╭──

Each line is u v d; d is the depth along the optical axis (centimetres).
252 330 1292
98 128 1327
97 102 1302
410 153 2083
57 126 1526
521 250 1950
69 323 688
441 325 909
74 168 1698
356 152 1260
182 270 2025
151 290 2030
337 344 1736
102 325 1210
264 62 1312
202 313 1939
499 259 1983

╰──

*WORK TO BE COMPLETED*
Reproduce the full set of entries above exactly, without dropping a line.

*EXPECTED OUTPUT*
Each line is u v d; d is the depth along the optical axis (centimetres).
252 330 1292
98 128 1327
97 102 1302
410 153 2083
57 126 1526
521 250 1950
69 323 688
441 325 909
74 168 1698
356 152 1260
182 270 2025
151 290 2030
337 344 1736
102 325 1210
264 62 1312
202 313 1939
499 259 1983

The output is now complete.